You can wear your normal clothes. The department does ask that you try to avoid wearing metal [under-wired bras, braces, tops with zips, etc] and clothes that have diamante detail. You may be asked to pull your trousers to your knees for some examinations (this removes the metal zip of the trousers from the area being scanned) however you will be covered and your dignity will be maintained at all times. Occasionally, you may be asked to change into a hospital gown for your CT examination.


How long will my procedure take?

Some CT scans require you to drink some fluid before we take you into the scanner. You will be asked to drink the fluid for between 30 and 60 minutes [see the section entitled Are there any preparations for my scan? for more information]. Once you enter the scanning room CT scans take between 5 and 15 minutes on average depending on what procedure you are having.


Do I need to bring someone with me whilst I'm having my CT?

You can bring someone with you while you are having your scan if you wish but it is not essential. Both CT departments' have waiting areas so anyone accompanying you can wait there whilst you are having your scan.


Are there any preparations for my CT scan?

Some CT scans require you to be nil by mouth for 2 or 4 hours before coming for your appointment. CT scans of the chest/abdomen require you to be nil by mouth for 2 hours before your appointment time. CT scans of chest/abdomen/pelvis, abdomen/pelvis require you to be nil by mouth for 4 hours before coming for your scan. More detailed information can be found on your appointment letter for the procedures.

For certain scans you will be asked to drink some water or an oral contrast which has an aniseed taste before you have your scan. The drink helps to give your stomach and bowel better definition.


Diabetic patients

If you are a taking a medicine called Metformin [normally taken for type 2 diabetes or poly-cystic ovarian syndrome] and are having an injection, you will need to stop taking your tablets 24hours before and 48 hours after your appointment. Please contact the department if you have any questions.


Will I have an injection?

Some CT scans require you to be injected with an iodine based contrast media. The radiographer will explain the procedure to you when you come into the scanning room. They will also ask you some questions to make sure you are suitable to have the contrast media.

The radiographer will usually insert a cannula into your arm. The injection allows for the contrast media to be injected into your body. The contrast media shows the blood vessels and helps to enhance the organs inside your body.

When the contrast media enters your body you might get a warm flush, a metallic taste in your mouth and you may feel as though you have passed urine.

Contrast media produces better images and helps to make the diagnosis. The contrast media will be passed through your kidneys and will pass naturally in the urine. The contrast media is not radioactive and it won't turn you or your urine a different colour.

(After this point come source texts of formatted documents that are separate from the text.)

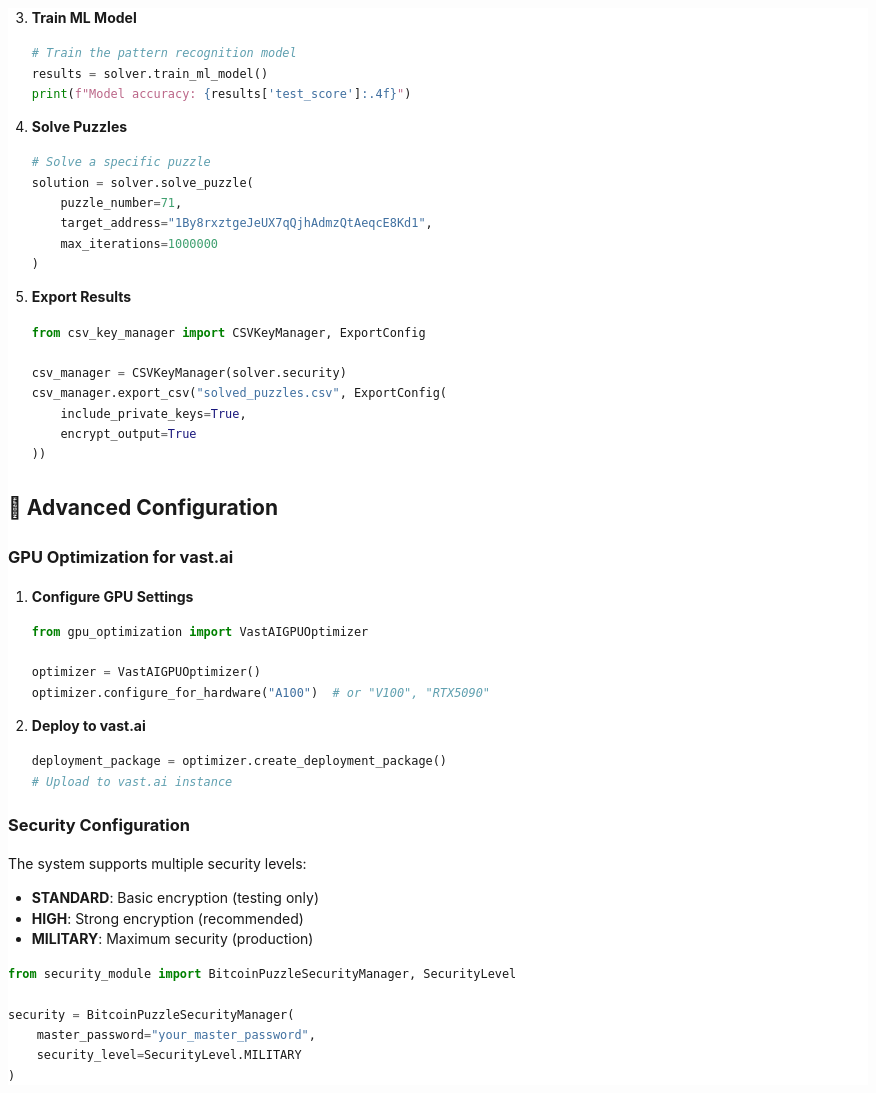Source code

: 3. **Train ML Model**
   ```python
   # Train the pattern recognition model
   results = solver.train_ml_model()
   print(f"Model accuracy: {results['test_score']:.4f}")
   ```

4. **Solve Puzzles**
   ```python
   # Solve a specific puzzle
   solution = solver.solve_puzzle(
       puzzle_number=71,
       target_address="1By8rxztgeJeUX7qQjhAdmzQtAeqcE8Kd1",
       max_iterations=1000000
   )
   ```

5. **Export Results**
   ```python
   from csv_key_manager import CSVKeyManager, ExportConfig
   
   csv_manager = CSVKeyManager(solver.security)
   csv_manager.export_csv("solved_puzzles.csv", ExportConfig(
       include_private_keys=True,
       encrypt_output=True
   ))
   ```

## 🔧 Advanced Configuration

### GPU Optimization for vast.ai

1. **Configure GPU Settings**
   ```python
   from gpu_optimization import VastAIGPUOptimizer
   
   optimizer = VastAIGPUOptimizer()
   optimizer.configure_for_hardware("A100")  # or "V100", "RTX5090"
   ```

2. **Deploy to vast.ai**
   ```python
   deployment_package = optimizer.create_deployment_package()
   # Upload to vast.ai instance
   ```

### Security Configuration

The system supports multiple security levels:

- **STANDARD**: Basic encryption (testing only)
- **HIGH**: Strong encryption (recommended)
- **MILITARY**: Maximum security (production)

```python
from security_module import BitcoinPuzzleSecurityManager, SecurityLevel

security = BitcoinPuzzleSecurityManager(
    master_password="your_master_password",
    security_level=SecurityLevel.MILITARY
)
```
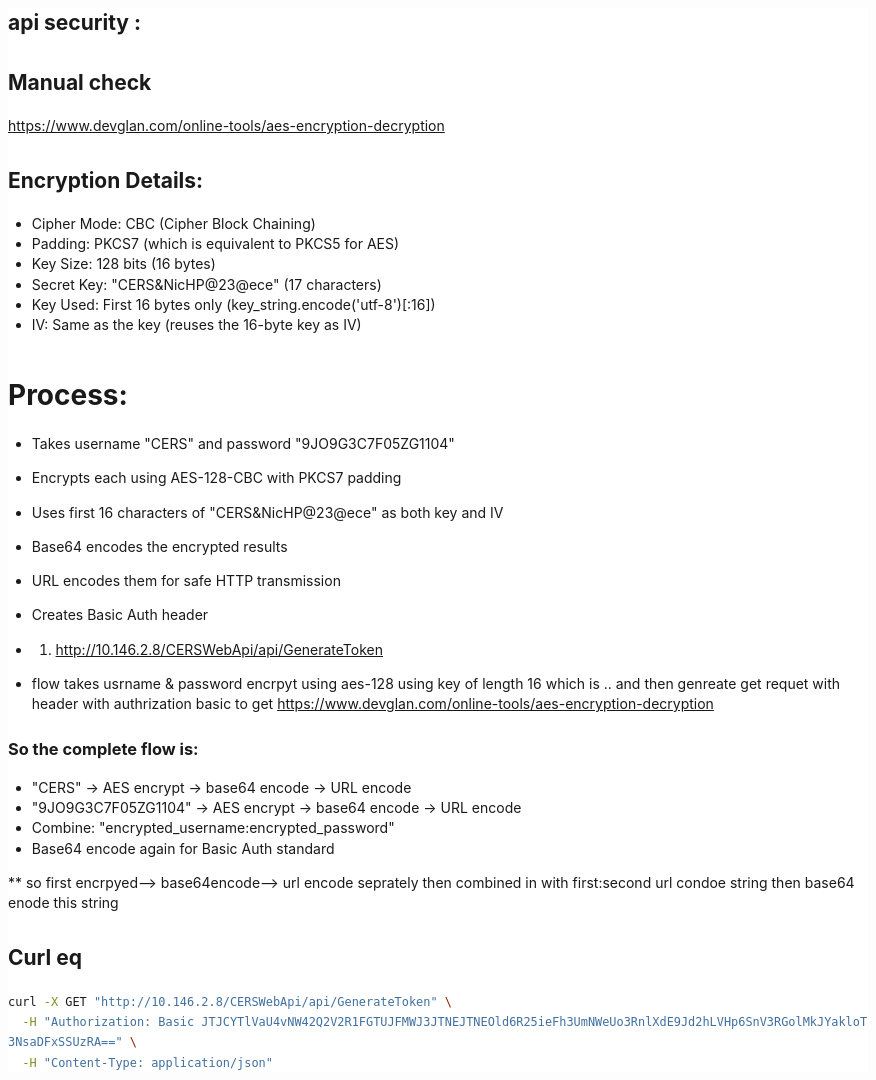 

## api security : 


## Manual check 

https://www.devglan.com/online-tools/aes-encryption-decryption

## Encryption Details:

* Cipher Mode: CBC (Cipher Block Chaining)
* Padding: PKCS7 (which is equivalent to PKCS5 for AES)
* Key Size: 128 bits (16 bytes)
* Secret Key: "CERS&NicHP@23@ece" (17 characters)
* Key Used: First 16 bytes only (key_string.encode('utf-8')[:16])
* IV: Same as the key (reuses the 16-byte key as IV)

# Process:

* Takes username "CERS" and password "9JO9G3C7F05ZG1104"
* Encrypts each using AES-128-CBC with PKCS7 padding
* Uses first 16 characters of "CERS&NicHP@23@ece" as both key and IV
* Base64 encodes the encrypted results
* URL encodes them for safe HTTP transmission
* Creates Basic Auth header


* 1. http://10.146.2.8/CERSWebApi/api/GenerateToken
 
 * flow takes usrname & password encrpyt using aes-128 using key of length 16 which is .. and then genreate get requet with header with authrization basic to get 
https://www.devglan.com/online-tools/aes-encryption-decryption

### So the complete flow is:

* "CERS" → AES encrypt → base64 encode → URL encode
* "9JO9G3C7F05ZG1104" → AES encrypt → base64 encode → URL encode
* Combine: "encrypted_username:encrypted_password"
* Base64 encode again for Basic Auth standard

** 
so first encrpyed--> base64encode--> url encode  seprately then combined in with first:second url condoe string then base64 enode this string 


## Curl eq

```bash
curl -X GET "http://10.146.2.8/CERSWebApi/api/GenerateToken" \
  -H "Authorization: Basic JTJCYTlVaU4vNW42Q2V2R1FGTUJFMWJ3JTNEJTNEOld6R25ieFh3UmNWeUo3RnlXdE9Jd2hLVHp6SnV3RGolMkJYakloT3NsaDFxSSUzRA==" \
  -H "Content-Type: application/json"
```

How will I find out the results?

The radiologists need to view your images and formulate a report. The results will then go to the doctor who sent you for the scan. In most cases this will be your hospital doctor, not your GP. If you are an in-patient, most scan results will be available the same day.


Contact information

Kirsty Belcher is the Superintendent Radiographer in charge of CT. Kristine Aguilar-Esguerra, Robyn Kirsten and Susanna Weyers are Deputy Superintendents for CT.

Appointments for urgent CT appointments will be sent to you directly. For routine appointments the department operates a "choose and book" system. This means a letter will be sent to you at home asking you to phone our appointments centre to arrange your appointment.

If you are an in-patient, you can expect your scan to be performed within 3 days of your doctor sending a request.